Tramor Quemeneur, historien spécialiste de la guerre d'Algérie, à l'expression
Publié dans L'Expression le 16 - 02 - 2023

L'Expression: L'extrême droite française mobilise ses relais et actionne ses médias. Quels sont ses desseins et ses visions sur l'Algérie d'aujourd'hui, sur les binationaux et les Algériens résidant en France?
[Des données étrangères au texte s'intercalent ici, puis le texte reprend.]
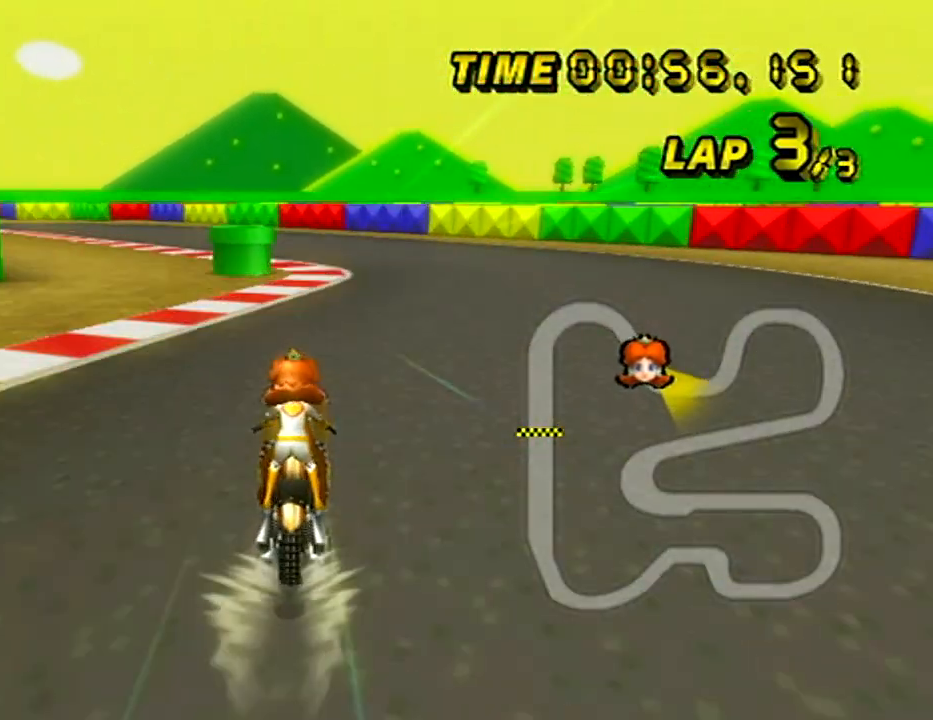
Gameplay with a controller (Nintendo layout); each line is a JSON object with the inputs held at the frame after it. "events" lists button and stick changes between this image and that frame as [ms after this image, input, new state], when the widget could be followed in between. Not read: B L3 R3 X Y Z.
{"buttons": ["A", "R1"], "left_stick": "left", "events": [[100, "R1", "down"], [334, "left_stick", "left"]]}
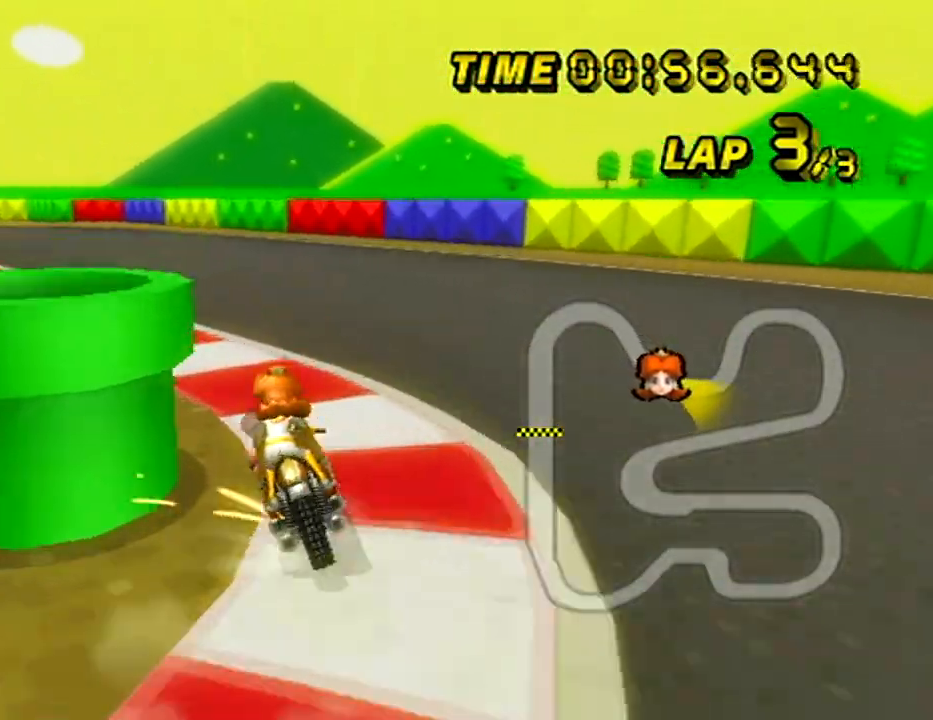
{"buttons": ["A", "R1"], "left_stick": "right", "events": [[50, "left_stick", "up-left"], [367, "left_stick", "right"]]}
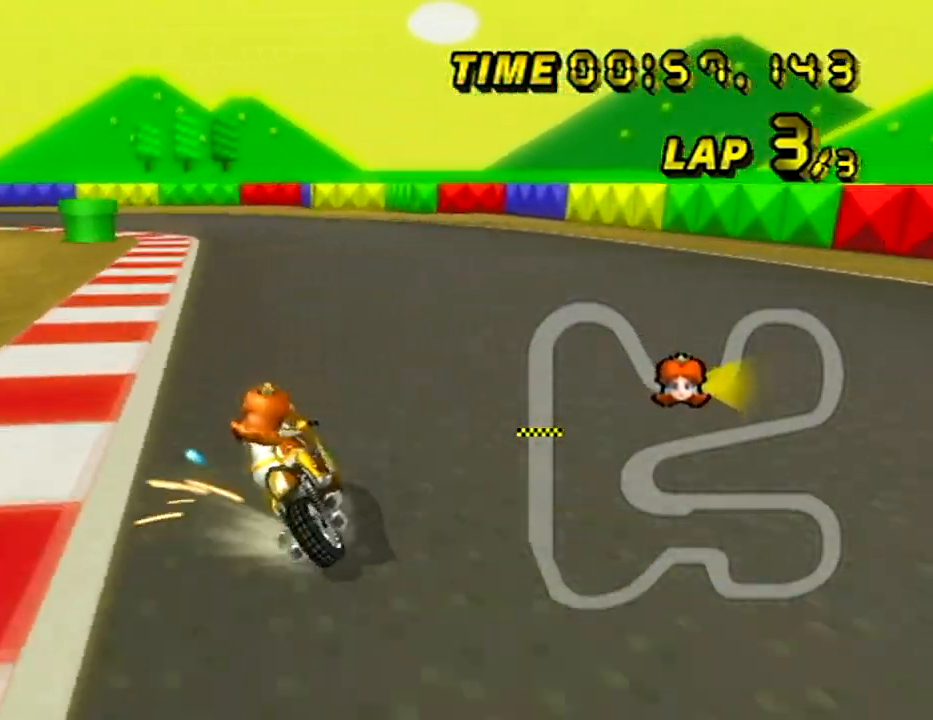
{"buttons": ["A", "R1"], "left_stick": "left", "events": [[251, "left_stick", "up-left"], [434, "left_stick", "left"]]}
Tramor Quemeneur: L'extrême droite française n'a jamais accepté la défaite, n'a jamais supporté l'indépendance algérienne. Elle n'a jamais accepté la présence d'Algériens et de descendants d'Algériens sur le sol français. D'ailleurs, une des particularités de la guerre d'indépendance algérienne, c'est qu'au moment où le conflit se déroulait sur le sol algérien, de la manière la plus dure qui soit, le nombre d'Algériens s'installant en France a doublé, passant de 210 000 personnes en 1954 à 436 000 en 1962. Cette émigration / immigration tient à plusieurs facteurs: la nécessité de travailler et d'avoir de meilleures conditions de vie en métropole, mais aussi la possibilité d'échapper aux duretés de la guerre. Tout cela a contribué à un accroissement des tensions, d'autant plus qu'à la même période se sont déroulés les rapatriements, dans des conditions dramatiques. Cela a produit beaucoup d'acrimonie, une rancoeur tenace qui s'est muée en racisme chez certains. Une partie des anciens appelés sont aussi revenus marqués par la guerre à laquelle ils ont été obligés de participer; certains ont développé du racisme, envers les Maghrébins et les Algériens en particulier. Heureusement, c'est loin d'être le cas de tout le monde!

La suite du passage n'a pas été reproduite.